MASTERS OF THE IMPOSSIBLE
GQ US
|Summer 2025
To rejuvenate the Mission: Impossible franchise, Christopher McQuarrie and Tom Cruise pushed stunt filmmaking to places it had never gone before. Here, McQuarrie spills the secrets of how they keep doing it.
WHEN IT COMES time to start a new Mission: Impossible movie, the first thing that happens is Tom Cruise, the star of the franchise, and Christopher McQuarrie, its longtime writer-director, sit down together and they ask each other: What do you want to do? The answer is inevitably: something difficult and dangerous.
Years ago, when Cruise and McQuarrie were beginning to sketch out the plot of 2018's Mission: Impossible—Fallout, Cruise proposed a helicopter chase: his character in the films, Ethan Hunt, pursuing a bad guy, played by Henry Cavill, while both of them were aloft. As a rule, in Mission: Impossible, stunts are real: meaning they are performed by the actual actors involved, at least when possible, and when they are being done by Tom Cruise, that means all the time. “He's the only actor in the world who is actually going to do everything,” Fraser Taggart, the series’s director of photography, told me.
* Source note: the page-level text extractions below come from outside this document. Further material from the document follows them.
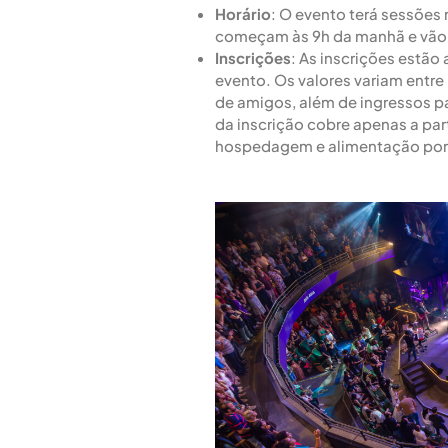
Horário
: O evento terá sessões 
começam às 9h da manhã e vão 
Inscrições
: As inscrições estão 
evento. Os valores variam entr
de amigos, além de ingressos par
da inscrição cobre apenas a par
hospedagem e alimentação por 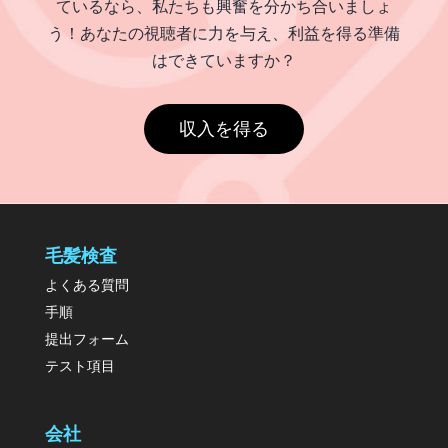
ているなら、私たちも興奮を分かち合いましょ
う！あなたの視聴者に力を与え、利益を得る準備
はできていますか？
収入を得る
毛髪検査
よくある質問
手順
提出フォーム
テスト項目
会社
In the Mission: Impossible franchise alone, Cruise has climbed the shiny glass sides of the Burj Khalifa, the world's tallest build-ing; hung from the side of an A400 military transport plane as it took off; and ridden an actual motorcycle off the edge of an actual Norwegian cliff. He has a commercial pilot license. He is one of 36 people in history to be named an honorary US naval aviator. He can parachute and BASE jump and free dive. But one issue with this particular idea for Fallout was that Cruise, at the time, was not trained as a helicopter pilot. So Cruise and McQuarrie made inquiries, and they were told that at eight hours a day, seven days a week, it would take three months to get Cruise up to speed. Cruise asked: What about the other 16 hours in a day? A month and a half later, he was ready to fly.